Nair is convinced that this is about a small group of leftist people, but she thinks this has too much influence on our discussions about identity. ‘In the US, people from this group often come from Brooklyn or wish they did and do not know or write about other parts of the US. But, with some exceptions, they publish many texts with a limited understanding of the complexity of class and identity. When they write about rural areas in the US, they do not seem to understand that today there are also many people of color and migrants who are also affected by the closure of large factories. In addition, you must see how racism is a part of how people are exploited by capitalism. If you do not look at all this, you get an analysis of identity politics that excludes people. To avoid this, a critique of identity politics must be about an analysis of power.’

Resistance

With the new and large group of refugees in the United States and especially in Europe, the task for the left to think in a different way about economic inequality is even more urgent, says Nair. ‘If Syrians flee from a country in which they belong to the middle or higher class, we can not describe their position in Europe as ‘privileged’. We must develop a complicated analysis of how class and migration work within the current crisis. It is our job as the left to see things like class, race, gender and migration as matters that are related and not as separate issues.’

‘Whiteness is an identity, but is also seen in the left as a natural and universal position.’

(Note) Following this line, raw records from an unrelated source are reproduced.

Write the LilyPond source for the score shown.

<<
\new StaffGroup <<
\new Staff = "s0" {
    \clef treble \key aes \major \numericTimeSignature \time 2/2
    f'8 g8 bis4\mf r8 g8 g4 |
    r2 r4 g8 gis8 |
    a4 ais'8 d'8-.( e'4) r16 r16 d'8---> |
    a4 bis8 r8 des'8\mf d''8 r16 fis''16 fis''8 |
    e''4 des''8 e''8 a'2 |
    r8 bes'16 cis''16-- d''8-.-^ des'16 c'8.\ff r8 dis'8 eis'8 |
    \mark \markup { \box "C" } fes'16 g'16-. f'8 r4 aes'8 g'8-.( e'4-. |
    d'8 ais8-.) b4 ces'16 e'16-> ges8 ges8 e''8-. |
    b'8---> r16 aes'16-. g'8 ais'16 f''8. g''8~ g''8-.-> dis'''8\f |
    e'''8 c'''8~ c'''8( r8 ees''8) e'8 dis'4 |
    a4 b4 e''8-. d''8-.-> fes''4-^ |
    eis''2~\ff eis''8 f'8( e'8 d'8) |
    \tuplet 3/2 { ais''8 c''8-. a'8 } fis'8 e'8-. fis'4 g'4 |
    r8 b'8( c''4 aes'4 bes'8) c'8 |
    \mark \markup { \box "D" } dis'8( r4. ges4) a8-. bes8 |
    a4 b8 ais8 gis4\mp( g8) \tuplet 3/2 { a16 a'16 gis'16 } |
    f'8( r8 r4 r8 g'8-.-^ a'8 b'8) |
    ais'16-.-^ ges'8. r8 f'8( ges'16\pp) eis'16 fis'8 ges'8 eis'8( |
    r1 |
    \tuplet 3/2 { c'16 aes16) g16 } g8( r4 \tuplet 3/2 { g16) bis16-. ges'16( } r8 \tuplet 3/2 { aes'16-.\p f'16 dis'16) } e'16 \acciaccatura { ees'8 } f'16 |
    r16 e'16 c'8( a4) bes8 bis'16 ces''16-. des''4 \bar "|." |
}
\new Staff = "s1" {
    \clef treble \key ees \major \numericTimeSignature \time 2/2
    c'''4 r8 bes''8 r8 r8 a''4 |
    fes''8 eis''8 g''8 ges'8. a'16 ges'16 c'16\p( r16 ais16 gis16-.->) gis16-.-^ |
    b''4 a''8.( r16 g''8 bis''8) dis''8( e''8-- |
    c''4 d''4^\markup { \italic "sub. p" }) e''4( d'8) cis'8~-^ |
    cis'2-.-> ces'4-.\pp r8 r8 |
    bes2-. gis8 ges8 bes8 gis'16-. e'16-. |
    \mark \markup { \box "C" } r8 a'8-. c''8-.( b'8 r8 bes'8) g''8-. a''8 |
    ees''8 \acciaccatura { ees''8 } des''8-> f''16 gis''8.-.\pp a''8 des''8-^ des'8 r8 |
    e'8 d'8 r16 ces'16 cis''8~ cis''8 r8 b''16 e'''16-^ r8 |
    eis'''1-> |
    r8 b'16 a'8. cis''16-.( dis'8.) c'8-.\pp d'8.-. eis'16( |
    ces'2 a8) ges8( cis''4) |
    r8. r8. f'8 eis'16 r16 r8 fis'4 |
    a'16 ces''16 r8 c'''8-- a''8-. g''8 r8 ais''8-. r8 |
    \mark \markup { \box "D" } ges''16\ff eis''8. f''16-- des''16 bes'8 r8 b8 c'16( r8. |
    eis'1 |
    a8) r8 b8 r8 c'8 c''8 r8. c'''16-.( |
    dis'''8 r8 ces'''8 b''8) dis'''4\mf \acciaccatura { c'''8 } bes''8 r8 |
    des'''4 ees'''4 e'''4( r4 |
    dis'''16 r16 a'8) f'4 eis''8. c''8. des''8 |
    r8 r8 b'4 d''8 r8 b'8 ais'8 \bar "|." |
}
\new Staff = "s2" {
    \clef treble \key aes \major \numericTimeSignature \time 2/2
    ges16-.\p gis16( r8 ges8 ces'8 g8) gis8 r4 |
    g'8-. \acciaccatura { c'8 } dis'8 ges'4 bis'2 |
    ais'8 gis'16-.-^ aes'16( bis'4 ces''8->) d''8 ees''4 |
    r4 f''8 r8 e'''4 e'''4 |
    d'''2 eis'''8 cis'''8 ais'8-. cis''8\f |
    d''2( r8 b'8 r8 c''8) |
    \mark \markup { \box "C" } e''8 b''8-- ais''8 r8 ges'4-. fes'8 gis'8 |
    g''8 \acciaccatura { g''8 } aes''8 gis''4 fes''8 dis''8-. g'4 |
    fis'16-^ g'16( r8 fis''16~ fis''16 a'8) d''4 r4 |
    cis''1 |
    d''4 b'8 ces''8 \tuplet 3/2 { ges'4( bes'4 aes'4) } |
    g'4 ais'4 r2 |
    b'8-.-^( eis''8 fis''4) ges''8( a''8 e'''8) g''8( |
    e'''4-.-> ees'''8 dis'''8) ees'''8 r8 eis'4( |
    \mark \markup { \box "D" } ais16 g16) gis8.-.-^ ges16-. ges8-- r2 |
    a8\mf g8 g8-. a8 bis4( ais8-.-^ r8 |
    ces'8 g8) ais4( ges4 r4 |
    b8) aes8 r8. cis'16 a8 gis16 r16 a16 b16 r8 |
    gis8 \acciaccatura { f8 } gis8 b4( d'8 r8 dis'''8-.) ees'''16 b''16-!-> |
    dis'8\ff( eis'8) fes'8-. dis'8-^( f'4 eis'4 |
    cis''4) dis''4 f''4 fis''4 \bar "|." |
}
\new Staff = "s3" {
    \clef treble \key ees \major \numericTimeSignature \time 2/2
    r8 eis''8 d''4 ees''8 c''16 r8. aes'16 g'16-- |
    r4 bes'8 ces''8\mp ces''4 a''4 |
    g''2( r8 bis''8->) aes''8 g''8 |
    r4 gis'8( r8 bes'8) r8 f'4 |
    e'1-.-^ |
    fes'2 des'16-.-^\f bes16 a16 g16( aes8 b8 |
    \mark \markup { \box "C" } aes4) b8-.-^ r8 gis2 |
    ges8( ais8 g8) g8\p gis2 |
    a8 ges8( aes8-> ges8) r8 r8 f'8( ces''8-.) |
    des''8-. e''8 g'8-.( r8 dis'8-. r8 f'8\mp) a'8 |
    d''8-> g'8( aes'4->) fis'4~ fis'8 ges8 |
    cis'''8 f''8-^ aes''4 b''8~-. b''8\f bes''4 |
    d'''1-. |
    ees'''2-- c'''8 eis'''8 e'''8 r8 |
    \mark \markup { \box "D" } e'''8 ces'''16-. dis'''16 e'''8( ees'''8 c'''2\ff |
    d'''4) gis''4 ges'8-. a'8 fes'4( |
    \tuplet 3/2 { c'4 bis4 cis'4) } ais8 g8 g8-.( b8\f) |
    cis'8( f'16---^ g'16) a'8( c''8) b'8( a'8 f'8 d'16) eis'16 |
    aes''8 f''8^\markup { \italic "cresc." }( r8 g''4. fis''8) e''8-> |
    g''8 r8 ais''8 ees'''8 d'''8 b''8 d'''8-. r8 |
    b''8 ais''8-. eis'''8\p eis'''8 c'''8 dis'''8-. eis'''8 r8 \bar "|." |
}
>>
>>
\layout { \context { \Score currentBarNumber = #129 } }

But Nair sees a resistance to this task in many analyzes. According to her this is partly due to the resistance to changes in the academic world that took place because of more diversity. ‘Many of the pleas for more attention to the so-called white working class are about whiteness. Whiteness is an identity, but is also seen in the left as a natural and universal position from which white men in particular can allow other groups to enter somewhere. Now that this position has become less self-evident, we see a racial animus among left-wing academics.’

The way Nair approaches identity doesn’t make her popular among either the fans of Hillary Clinton fans or those of Bernie Sanders. ‘But I do not follow a trajectory of popularity. I follow the trajectory of my politics. When my comrades and I criticized gay marriage, our work could hardly get published and we couldn’t organize anything at a university. But people are now seeing how gay marriage has made the demand for universal health care more difficult. Now everyone must marry for health care because everyone can get married. The left needs a better imagination to not repeat this kind of failure.’